Fragment
==========
Dialoogtafel interne communicatie

Longreads

'Kijk voorbij de boodschap'

Het verbindende element van interne communicatie is harder dan ooit nodig. Complexe vraagstukken als hybride werken en diversiteit & inclusie vragen om een bredere blik en visie. Wat zijn daarvoor de ingrediënten? De deelnemers aan de dialoogtafel interne communicatie op 23 januari 2023 kwamen na een uitvoerige uitwisseling tot vele tips. Zoals: Ken je doelgroep. Organiseer het opdrachtgeverschap. En kijk voorbij de boodschap. ‘Je moet van tevoren kunnen zeggen wat je gaat doen en hoe jouw bijdrage het verschil gaat maken. De boodschap is daar slechts een klein onderdeel van’, aldus Mark van Vuuren (Universiteit Twente).

Tekst Marieke Bos, foto's Ricardo van der Valk

Bedoeling dialoogtafels

Met de dialoogtafels verkent de Academie voor Overheidscommunicatie welke ontwikkelingen in overheidscommunicatie op ons afkomen en wat dit betekent voor de leer- en ontwikkelbehoefte van communicatieprofessionals. Dit gesprek is de derde in een reeks van zes. Kijk voor meer informatie op de pagina Stand van Overheidscommunicatie.

Samenvatting

Wat is er aan de hand?

  • De interne communicatie is erg instrumenteel (middelenproductie) en vaak nog weinig strategisch ingericht. De veranderende wereld vraagt om een bredere blik. Een (rijksbrede) visie op interne communicatie kan daar richting aan geven.
  • Communicatie is een complex proces, waar te simpel over wordt gedacht. ‘Als ik iets vertel, dan is het wel duidelijk voor de ander.’
  • De impact van corona. ‘Iedereen werkte thuis en dus voor zichzelf. De binding met de organisatie of collega’s onderling is weg of minder geworden.’

Analyse en oplossingen

  • Organisatie/positie. Interne communicatie zit vaak nog niet (vroeg genoeg) aan tafel.

Oplossingen zijn:

  • Het opdrachtgever- en opdrachtnemerschap professioneler organiseren.
  • Inzichtelijk maken hoeveel interne communicatie er bij een onderwerp komt kijken, zodat je de capaciteit beter kunt inschatten.
  • Voorbij de boodschap gaan. Van tevoren kunnen zeggen wat je gaat doen en hoe jouw bijdrage het verschil gaat maken.
  • Dialogen organiseren en alle betrokkenen bij het vraagstuk bij elkaar zetten (the whole system in the room).
  • Werkwijze/uitvoering. We zenden te veel. En soms ook te vaak. En we kennen de doelgroep niet goed genoeg.
  • Ken je doelgroep, meer segmenteren.
  • Structureel onderzoek doen naar de behoeften van de doelgroep(en) en effecten van interne communicatie.
  • Denken vanuit het onderwerp in plaats van het middel (newsroom).
  • Doelgroepgericht maatwerk, meer kanaliseren en doseren van informatie naar medewerkers toe.
==========
Schriftelijke opdracht 1
Op welke datum vond de dialoogtafel interne communicatie plaats volgens het fragment?
Schriftelijke opdracht 2
Geef bij elke bewering aan of die overeenkomt met het fragment: antwoord met ja of nee en citeer letterlijk de woorden die de doorslag geven.
(a) Het gesprek is het derde van een reeks van zes.
(b) Interne communicatie zit meestal al vroeg genoeg aan tafel.
(c) Een van de oplossingen is denken vanuit het middel in plaats van het onderwerp.
Het materiaal hierna staat los van het fragment.

Onderdeel dataset
==========
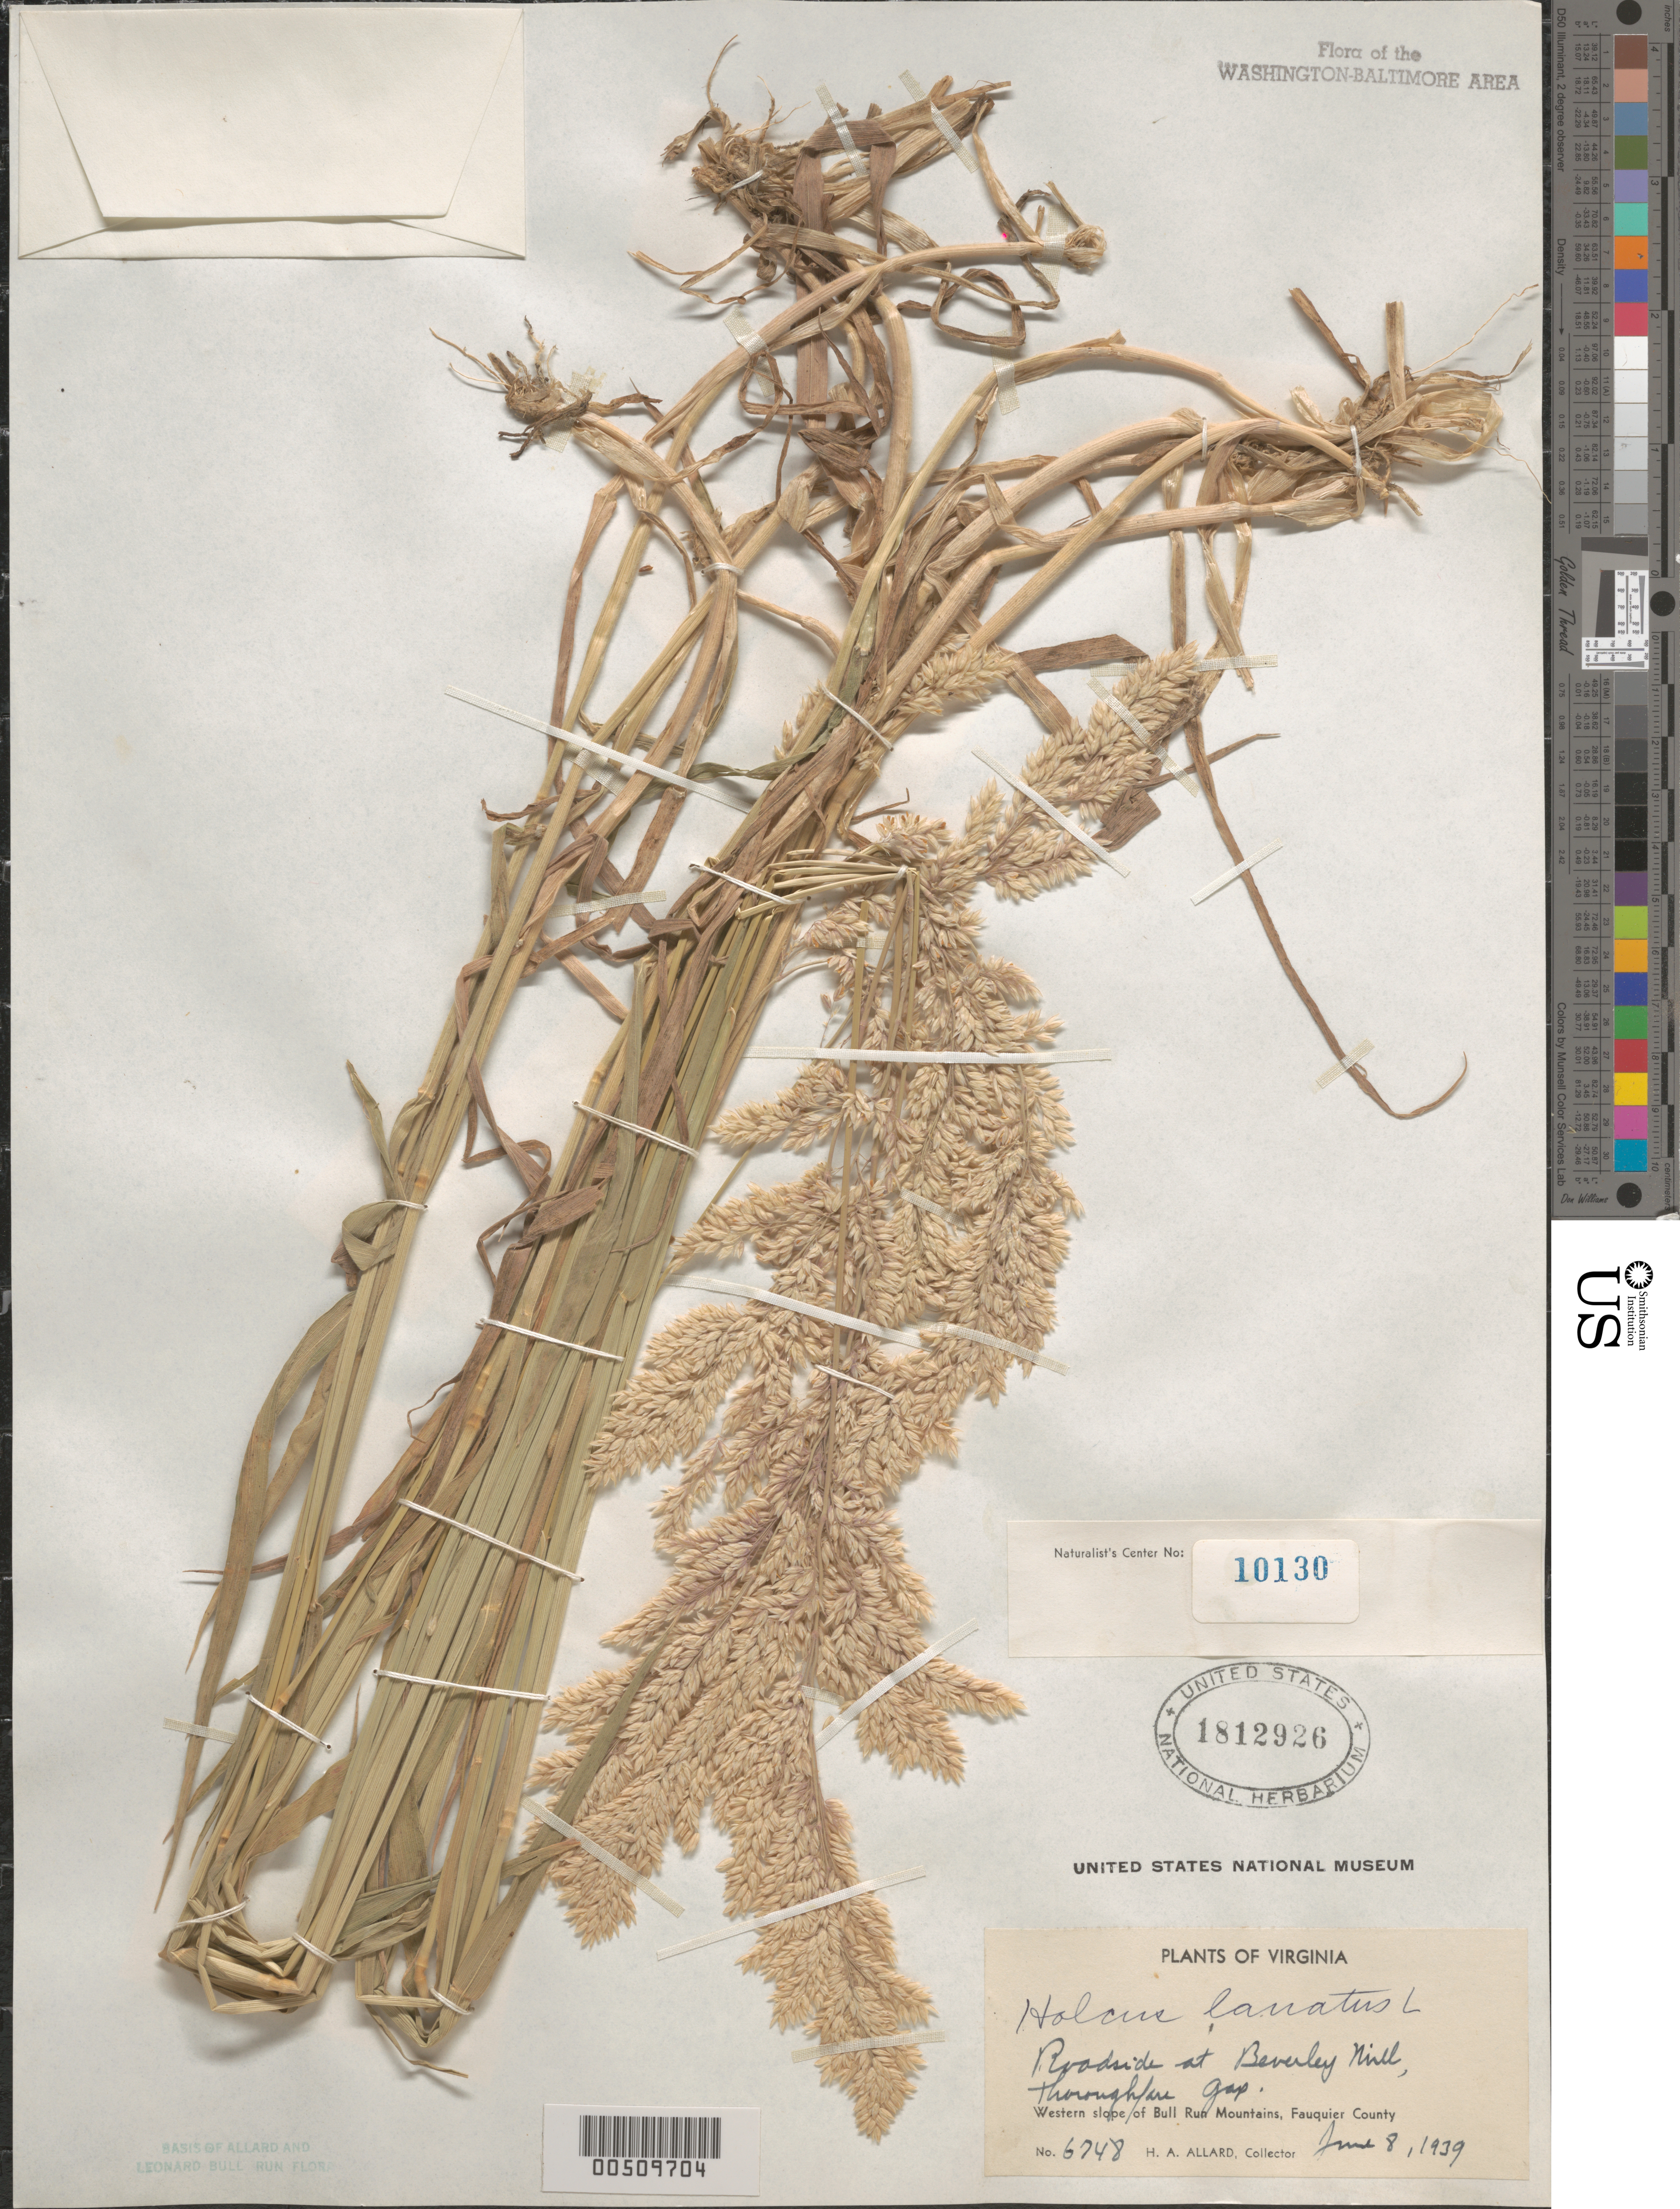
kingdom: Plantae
==========
Antwoord oefening 1
Op 23 januari 2023.

Antwoord oefening 2
(a) Ja: "Dit gesprek is de derde in een reeks van zes."
(b) Nee: "Interne communicatie zit vaak nog niet (vroeg genoeg) aan tafel."
(c) Nee: "Denken vanuit het onderwerp in plaats van het middel (newsroom)."